It took a while to prepare a new release of the distributed hash table storage elliptics network, but here we go. This is still a minor version bump, although amount of changes is rather large for small update.
Likely this will be the last releae in 2.6 release cycle, since in parallel we are cooking up a completely new versioning and merge logic as well as data synchronization. Btw, this release breaks to some degree that logic, but there is a tool to fix things up. It will be automated in the next versions.
But let's dig into details and changelog:
- Data integrity checker. Although a little bit undocumented (see example below), it allows to check whether given object is present in the storage with requested number of its copies. And if number of found objects does not correspond to config, it will automatically download and upload data with the desired IDs. Later this tool will also be able to upload data into the storage. This checker will be a base for background FSCK, which will be a simple script, which will parse metadata and start checker with given log. It also supports external library call for requests merge.
- [FCGI frontend]: cookie, timeouts, tunable headers, variable content types, more and clean XML.
- Rewritten network state and reconnection logic. This makes NATed box support trivial (we do support it), client nodes became even simpler than ever, less code, less bugs, everyone is happy.
- Debian debug package.
- Fair number of bug fixes. This version is used in production, if time permits I will describe this load in details later.
Modulo possible bugs, main work is concentrated on the filesystem checker. There are two problems to solve.
The first one is absence of transaction log made by requested transformation function, or in plain words - absence of copy of the object in the storage. This happens when some node went offline and returned empty or was replaced. Or did not return at all.

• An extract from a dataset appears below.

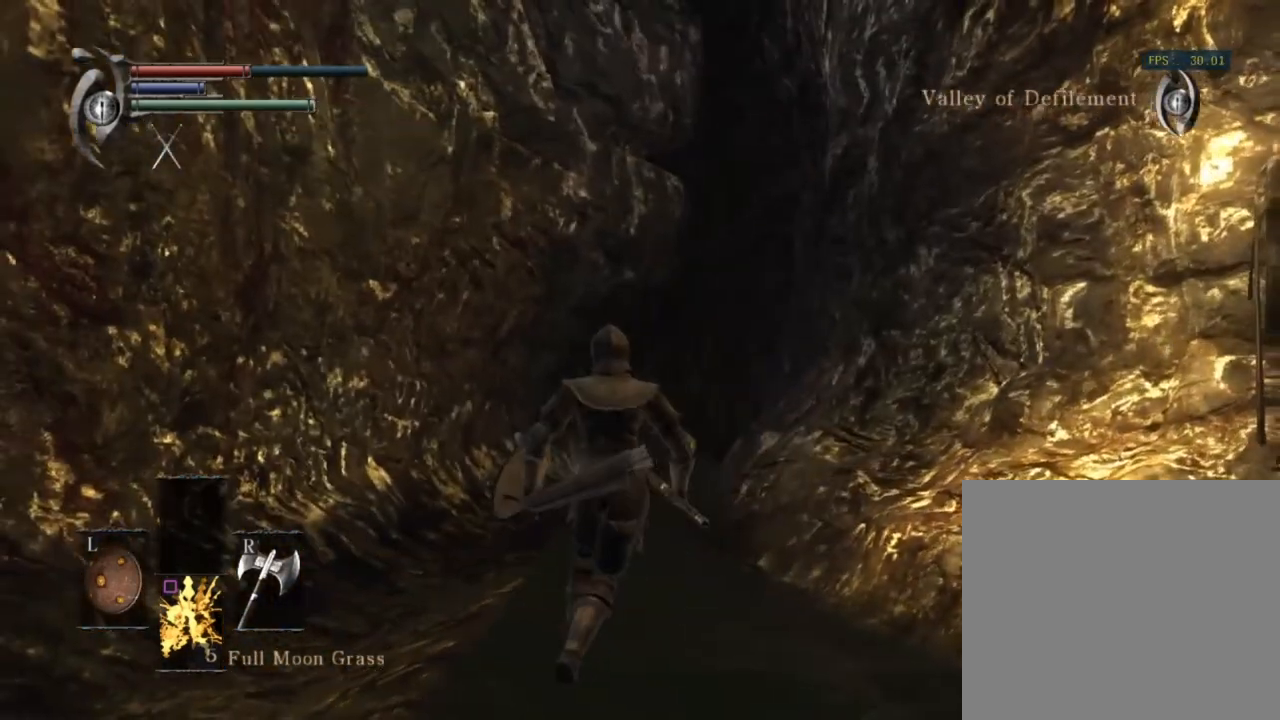
{"buttons": ["R1"], "left_stick": "center", "right_stick": "up", "events": [[300, "right_stick", "up"], [500, "R1", "down"]]}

In this case fsck application will check how many copies are present in the storage and automatially download one of them (the first one from config) and upload with given ID.
Second issue to resolve is transaction merge. Elliptics network by default uses transactions for every update, so there is no object as is in the storage, instead reader will download transaction log, parse it and select transactions which cover requested object range. It is hidden in API of course, but it is possible to manually select needed transactions, for example to support versioning and data snapshots. As tasty effect two fully equal transactions (objects) will not use two times more space, since there are appopriate transaction reference counters.

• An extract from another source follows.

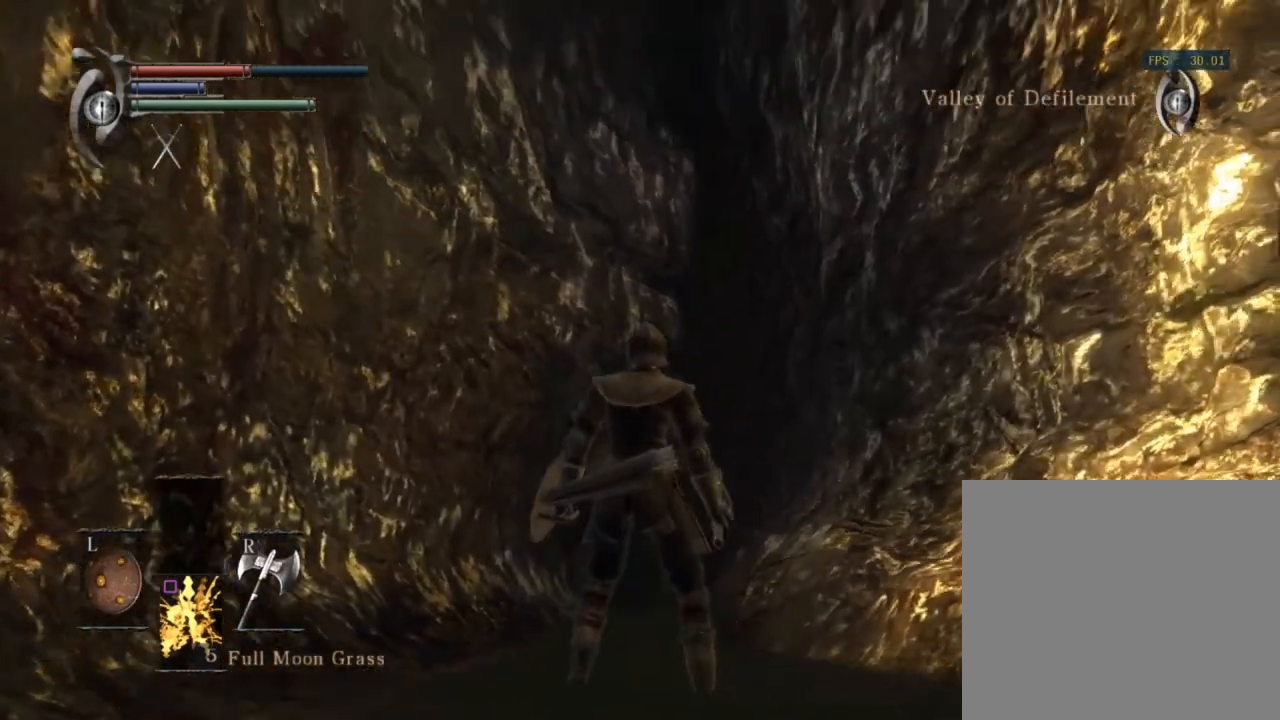
{"buttons": [], "left_stick": "center", "right_stick": "right", "events": [[167, "R1", "up"], [167, "right_stick", "center"], [433, "right_stick", "right"]]}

Currently there are multiple (5) merge strategies, but practice shows that they introduce more harm or misunderstanding at best, than actual goodness. So I decided to drop them all in favour of trivial timestamp based merge algorithm. Of course it is possible to merge transactions based on private algorithm, which can be called from fsck daemon. We have request to allow external modules to merge objects based on actual data.

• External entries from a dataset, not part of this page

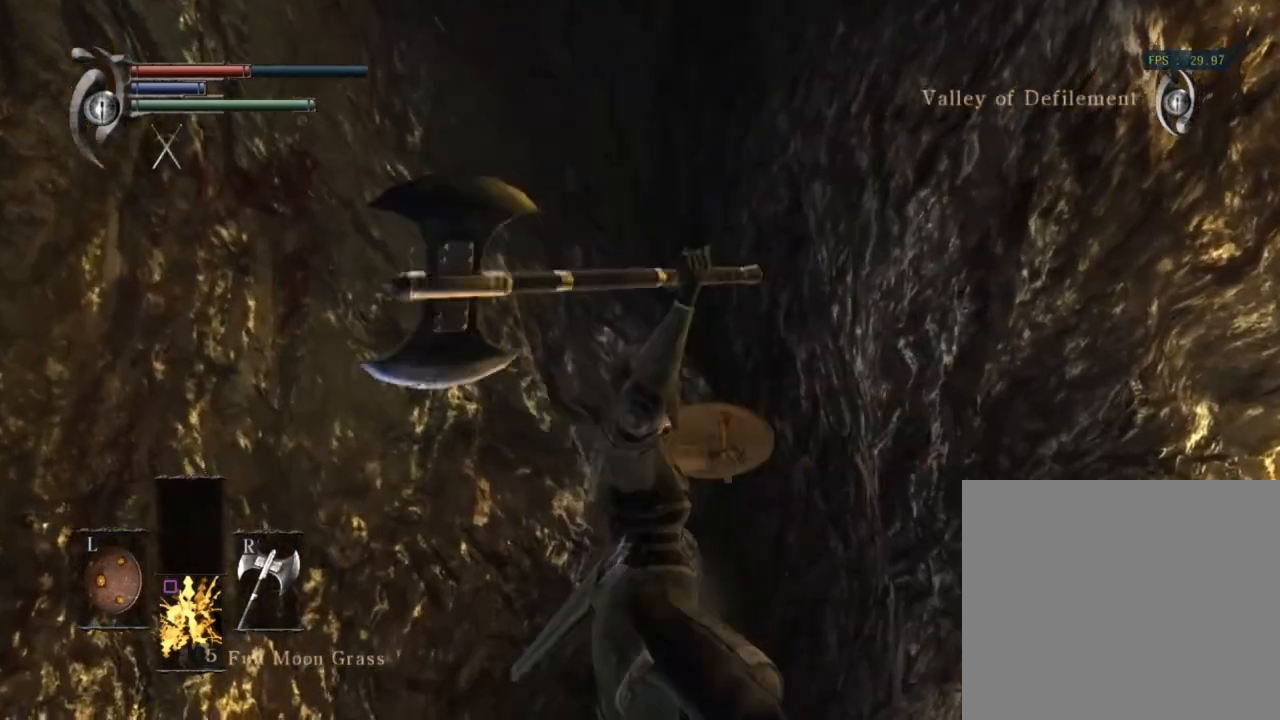
{"buttons": [], "left_stick": "up-right", "right_stick": "right", "events": [[133, "left_stick", "right"], [467, "left_stick", "up-right"]]}
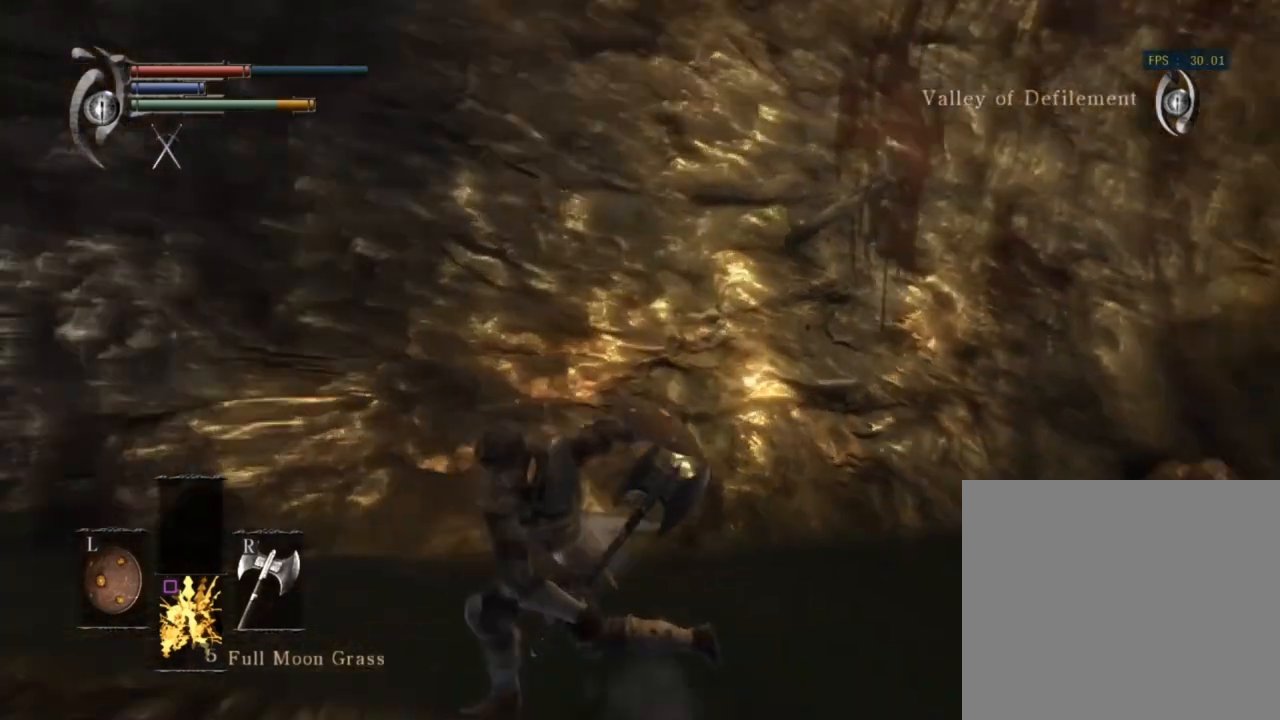
{"buttons": [], "left_stick": "up-right", "right_stick": "right", "events": [[233, "right_stick", "center"], [433, "right_stick", "right"]]}
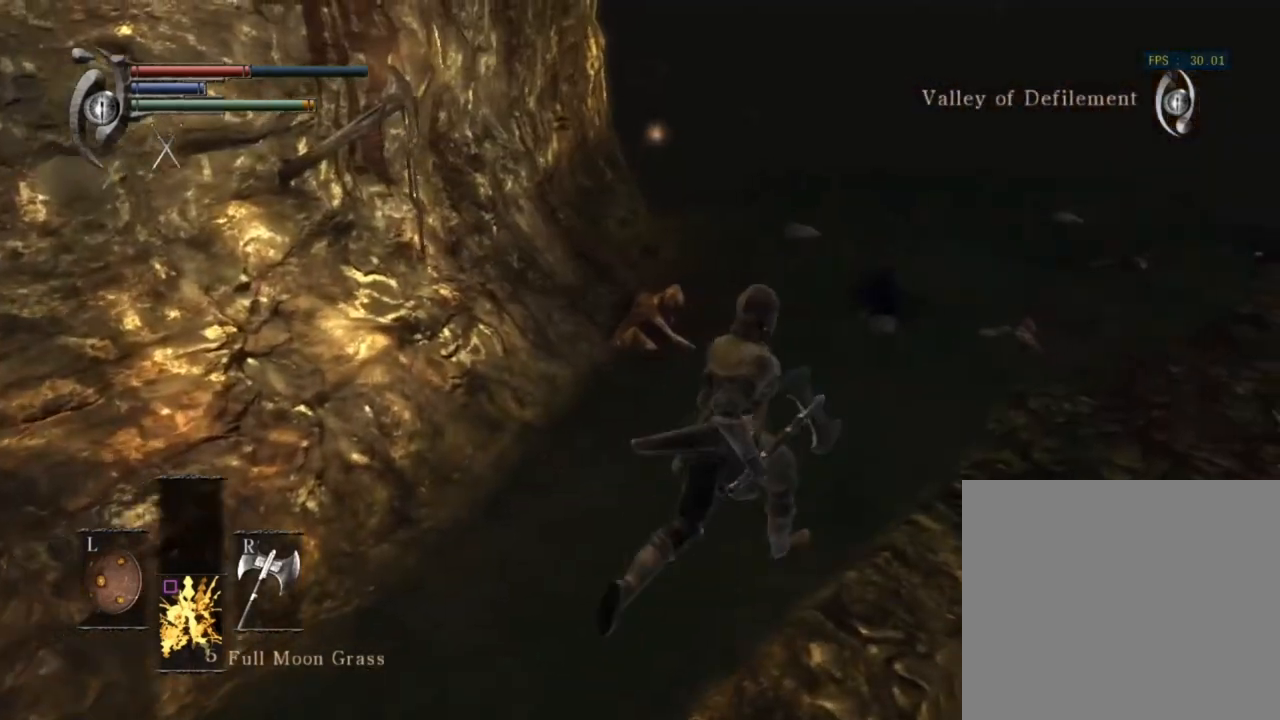
{"buttons": [], "left_stick": "up-right", "right_stick": "center", "events": [[100, "right_stick", "center"], [267, "right_stick", "left"], [433, "right_stick", "center"]]}
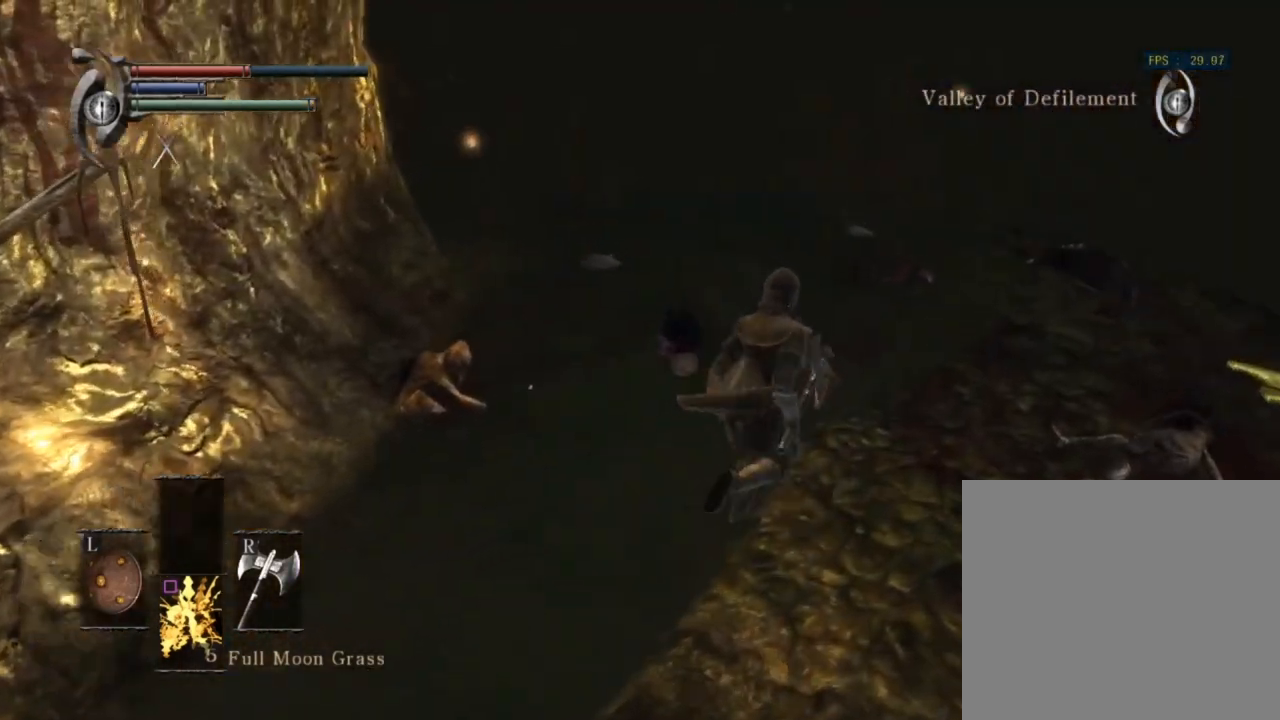
{"buttons": [], "left_stick": "center", "right_stick": "down-left", "events": [[100, "left_stick", "center"], [100, "right_stick", "down-left"], [233, "right_stick", "center"], [500, "right_stick", "down-left"]]}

This version disables content synchronization during node joining. Instead admin has to call fsck application with externally stored log of the uploaded data to check whether things are ok and fixup what was broken. It will be automated and no external log will be required in the next versions.
Fsck application log file should look like this:
3 0,0,0 sha1,md5 object_name
where '3' is object creation flags - without transactions, just like those created by FSCK frontend. Will be removed in the next version.
'0,0,0' is a placeholder for object parsing information meaning start,end,update_existing. Start and end are positions of the starting and ending symbol in the object_name used to generate ID. Zeroes mean automatic detection. Update_existing is not currently supported, in the next version if set will upload local file named object_name into the storage no matter if its copies are already present.
sha1,md5 - transformation functions used to generate ID from object_name. This setup uses two copies - each one created by appropriate hash.
object_name - name of the uploaded object. Its hash (or actually transformation of the name using presented functions, it is allowed to be some other function than plain hash) will be object ID.
Stay tuned, work is boiling and results are very close!
Hello,
Please find the SNIA cloud storage community link, http://groups.google.com/group/snia-cloud/web?pli=1 and Cloud Data Management Interface (CDMI) v1.0g DRAFT has been released.
Is it possible to start working on CDMI interface for this project ?
If yes please give us suggestions to start working on this interface.
Thanks,
Kiran.
has interfaces for way too wider cases than elliptics network currently provides or has plans to provide in the closest future.
Since it is a distributed hash table storage, some of the discussed terms do not cleanly apply to the model, but generally I believe it is possible to find a good correlation between interfaces.
To date I have to note, that there is no security model supported in elliptics network as well as distributed locking system. THe latter will be implemented as a stand-along project accessible by clients, while the former will be a part of the storage system eventually.